The Indonesia finfluencer crackdown took a concrete step forward as the country’s Financial Services Authority, known by its Indonesian acronym OJK, introduced new rules requiring social media influencers who recommend capital market products to hold investment advisory licences and disclose paid promotions. What makes this move stand out is a shift in legal responsibility: under the new guidelines, the companies that hire finfluencers as part of marketing arrangements will share liability for any misleading information those influencers publish.
Crypto influencers face additional requirements, including competency certification and demonstrated knowledge of the financial services sector, though the OJK has not yet detailed exactly what those qualifications will entail.
The new rules do not arrive in a vacuum. OJK has previously sanctioned a social media influencer in connection with capital market price manipulation, which means enforcement action against finfluencers predates the current licensing framework. The new guidelines formalise and extend what had already begun as case-by-case intervention.
The regulatory architecture around this is also expanding. OJK issued Regulation Number 30 of 2025 (POJK 30/2025) on governance and risk management for financial technology innovation platforms, alongside a circular on digital financial asset trading, as part of a broader effort to bring the digital financial sector under tighter governance. The finfluencer rules sit within that wider programme rather than as a standalone initiative.
What the Indonesia Finfluencer Crackdown Means in Practice
OJK’s 2026 Annual Meeting of the Financial Services Industry confirmed the regulator is pressing ahead with a Capital Market Integrity Reform Task Force, supported by eight separate action plans, alongside the Indonesia Anti-Scam Centre (IASC), which works with law enforcement and the Task Force for the Eradication of Illegal Financial Activities, known as Satgas PASTI. The finfluencer licensing rules feed directly into this integrity agenda.
The corporate liability angle matters particularly for listed companies and funds that use influencer marketing. If a brand pays a finfluencer to promote an investment product and that finfluencer makes misleading claims, the brand now faces regulatory exposure, not just the individual creator. That is a meaningful deterrent, and one that most jurisdictions have not yet written into their frameworks.
Why Regulators Globally Are Struggling to Keep Pace
Indonesia’s move reflects a wider international push. A 2024 study by Germany’s financial regulator BaFin found that over 50% of Gen Z and millennial consumers trust social media as a source of financial advice. New Zealand’s Financial Markets Authority recently joined 16 counterpart regulators in a second annual Global Week of Action targeting unlawful influencers, a coordinated effort covering five continents and major financial centres including Singapore, Hong Kong, and Australia.
The United Arab Emirates was among the first to act, introducing a dedicated finfluencer regulatory framework in 2025. Compliance, however, has proved patchy: Finance Magnates reported that many regulated finfluencers show no indication of holding a licence on their approved social media accounts or in their posts, raising questions about whether rule-writing translates into rule-following.

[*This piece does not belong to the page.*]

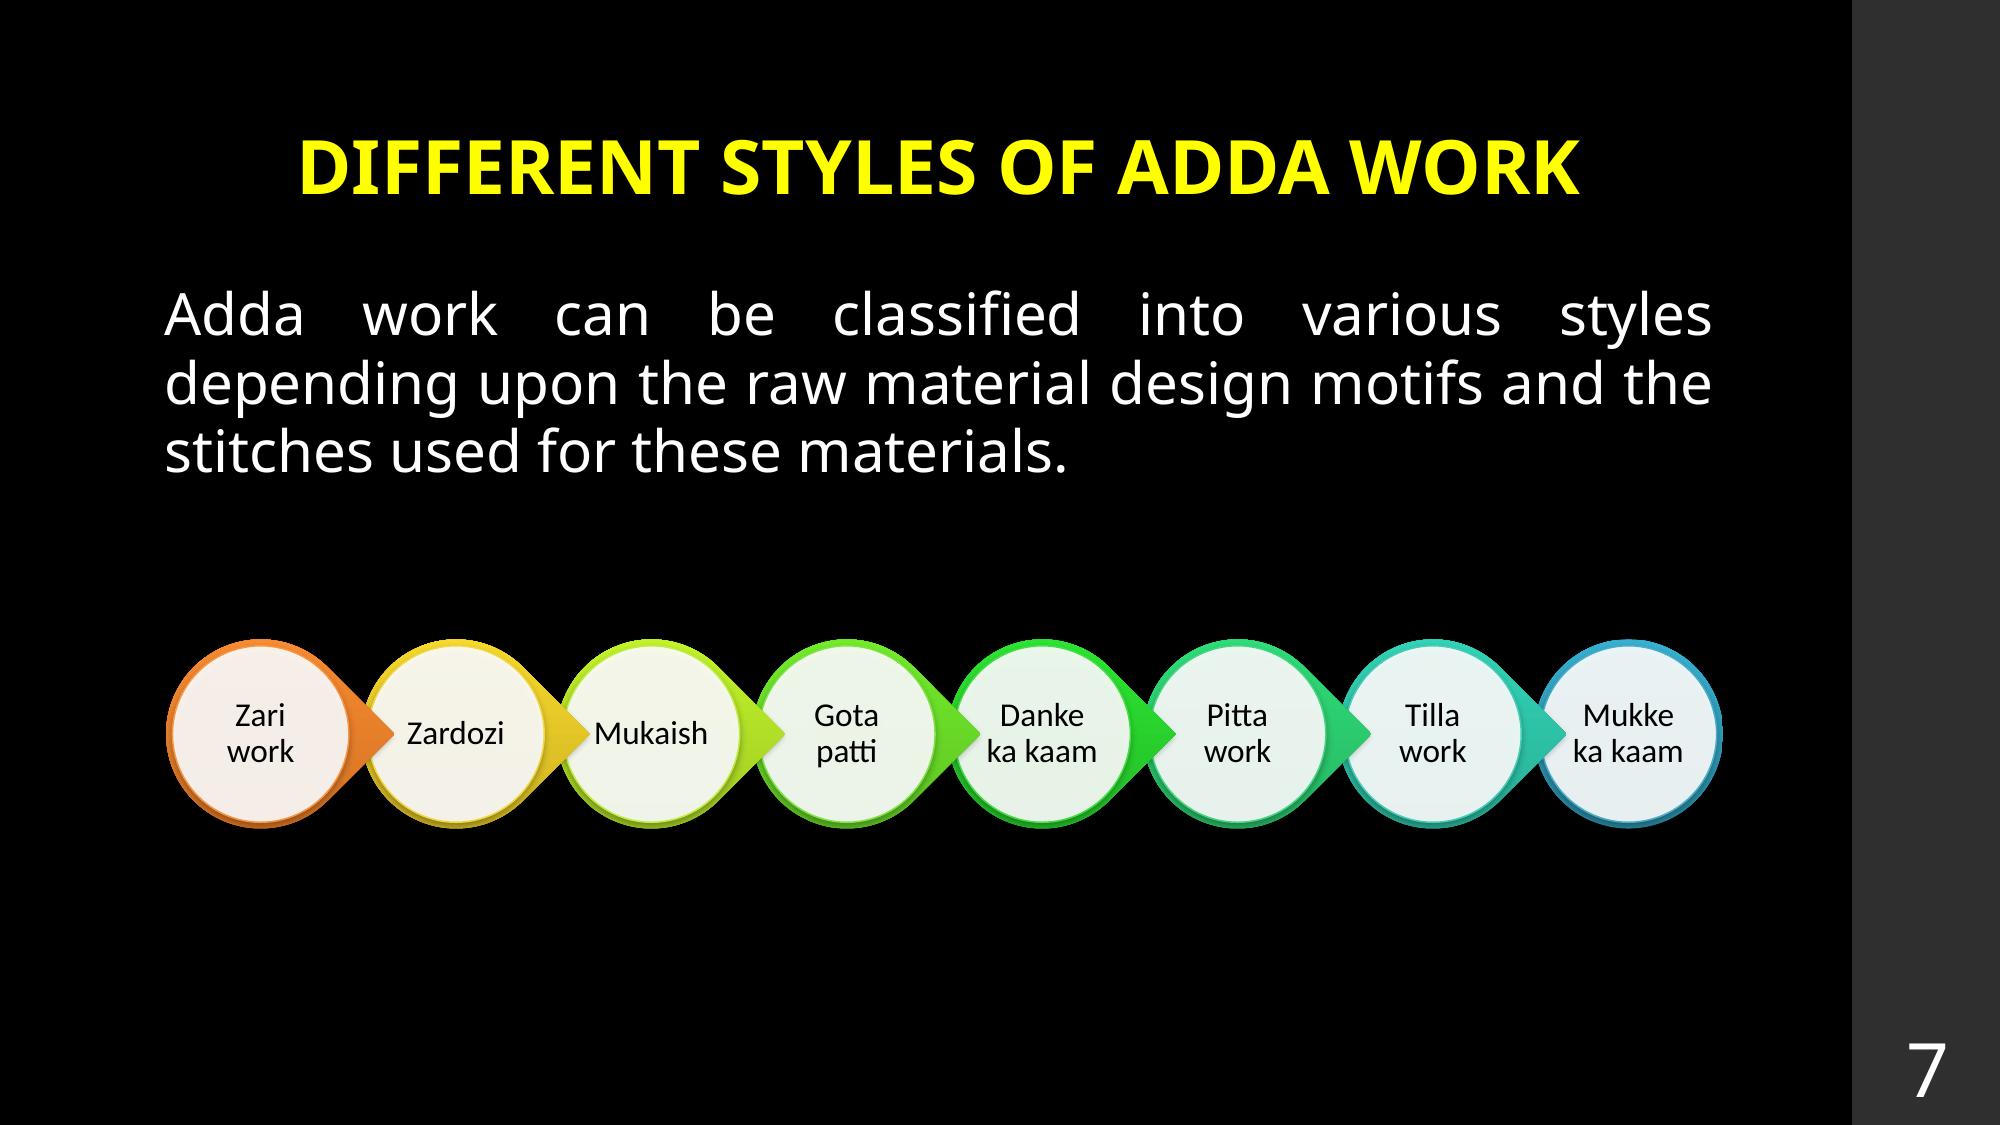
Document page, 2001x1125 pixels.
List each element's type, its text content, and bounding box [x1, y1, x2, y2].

text_box DIFFERENT STYLES OF ADDA WORK Adda work can be classified into various styles depending upon the raw material design motifs and the stitches used for these materials. [162, 140, 1714, 291]
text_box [112, 292, 1738, 1125]
slide_number 7 [1902, 1022, 1953, 1125]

India has gone furthest on enforcement technology. The Securities and Exchange Board of India (SEBI) is using AI and web-scraping tools to monitor platforms including X, Instagram, and YouTube for unlicensed financial guidance. SEBI Chairman Tuhin Kanta Pandey said these efforts led to the removal of over 120,000 deceptive social media posts in 2026 alone. That is the kind of scale regulators elsewhere are only beginning to contemplate.
In Europe, the Cyprus Securities and Exchange Commission (CySEC) has placed finfluencer oversight on its 2026 agenda, so far issuing guidance on the risks of social media financial information but stopping short of a concrete enforcement framework.
The underlying problem is structural. Digital platforms are borderless; regulators are not. A finfluencer based in one jurisdiction can reach audiences across dozens of others, and content disappears faster than most compliance teams can document it. The line between financial education, which is generally unregulated, and personalised investment advice, which is not, remains genuinely contested in most legal systems. Getting the licensing rules right is one challenge; making them stick across TikTok, Instagram, and YouTube at scale is another entirely.
For UK ISA holders who follow investment content online, the practical upshot is caution: a large following is not a licence, and a confident recommendation is not regulated advice. The question for the Financial Conduct Authority is whether the UK framework, currently built around disclosure requirements for financial promotions, will need the kind of corporate liability clause that Indonesia has now introduced. Given that CySEC and others are watching, the answer will likely come before the next bull market cycle peaks.